Avoir quinze ans, après le 7-Octobre, c’est aussi devoir faire face à la vague de haine sur les réseaux sociaux où les Juifs sont massivement affublés du qualificatif mensonger et infamant de « génocidaires » et assignés à répondre d’un conflit qui se déroule à 3 000 km. »
Le président du Crif a souligné que « le combat pour la transmission doit être au cœur de nos préoccupations ». Il a conclu son discours avec ces mots : « Aujourd’hui, en signe d’espérance, je forme le vœu que dans trente ans les générations à venir se retrouvent ici dans une France en paix avec elle-même, où la haine aura enfin laissé place à la concorde ».

La ministre chargée de la Mémoire et des anciens combattants, Patricia Mirallès a pris la parole. « Ce crime fut pensé par l’occupant nazi mais avec le zèle des autorités françaises.

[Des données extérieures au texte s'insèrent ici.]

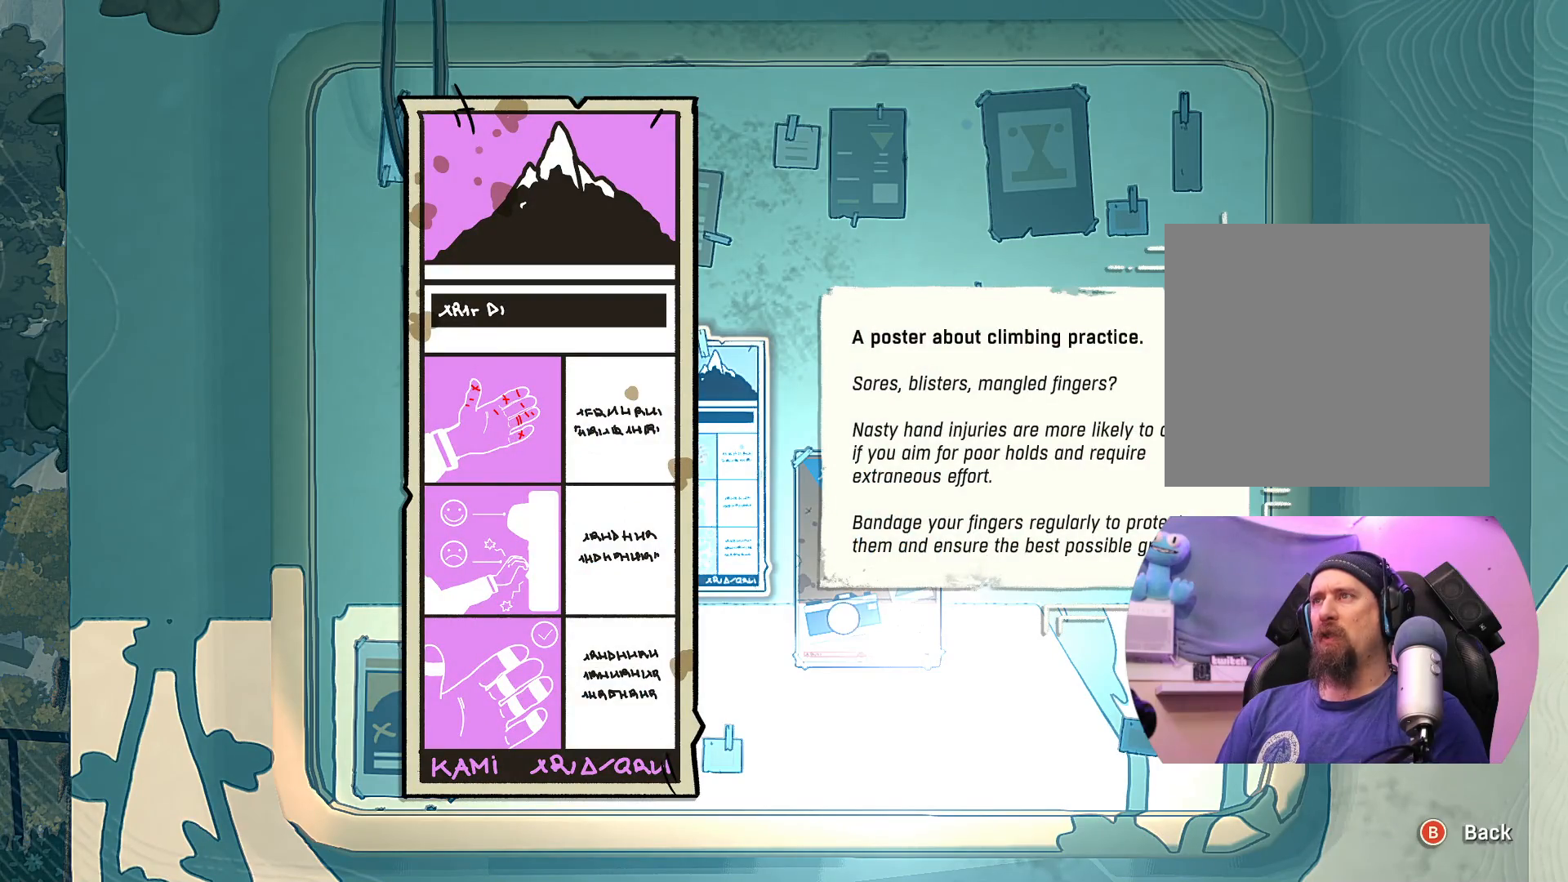
{"buttons": [], "left_stick": "center", "right_stick": "center", "events": []}
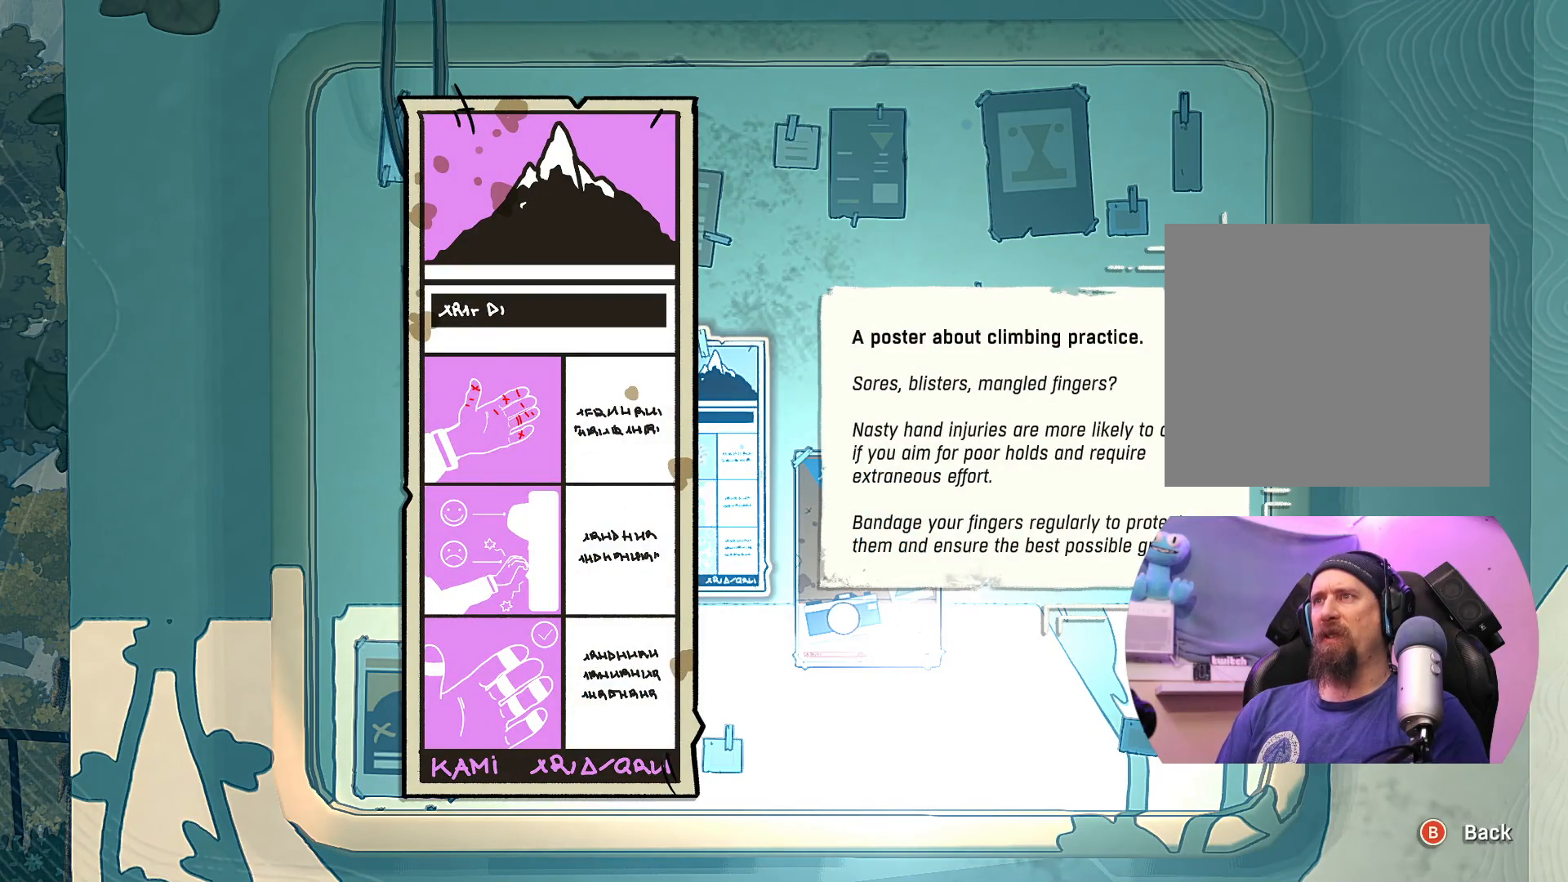
{"buttons": [], "left_stick": "center", "right_stick": "center", "events": []}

Car la rafle du Vél d’Hiv fut une opération française, ordonnée par l’État de Vichy et menée par des policiers et des gendarmes français, des hommes qui portaient un uniforme français mais qui malheureusement ne servaient plus la République. Ils ont commis un crime irréparable, précédés par les lois antijuives [..] du régime de Vichy. Un manquement aux valeurs de la France. Ce n’est que bien plus tard que cette vérité fut dite, il y a tout juste trente ans, le 16 juillet 1995, ici même. Le président Jacques Chirac a eu le courage de prononcé un discours qui restera dans l’histoire. »

Le Grand Rabbin Olivier Kaufmann a ensuite récité les prières « au nom du grand rabbinat de France et au nom du Consistoire central israélite de France ».
Des gerbes ont ensuite été déposées par :

La Sonnerie aux Morts a retenti, suivie d’une minute de silencen puis de la Marseillaise en conclusion de cette cérémonie.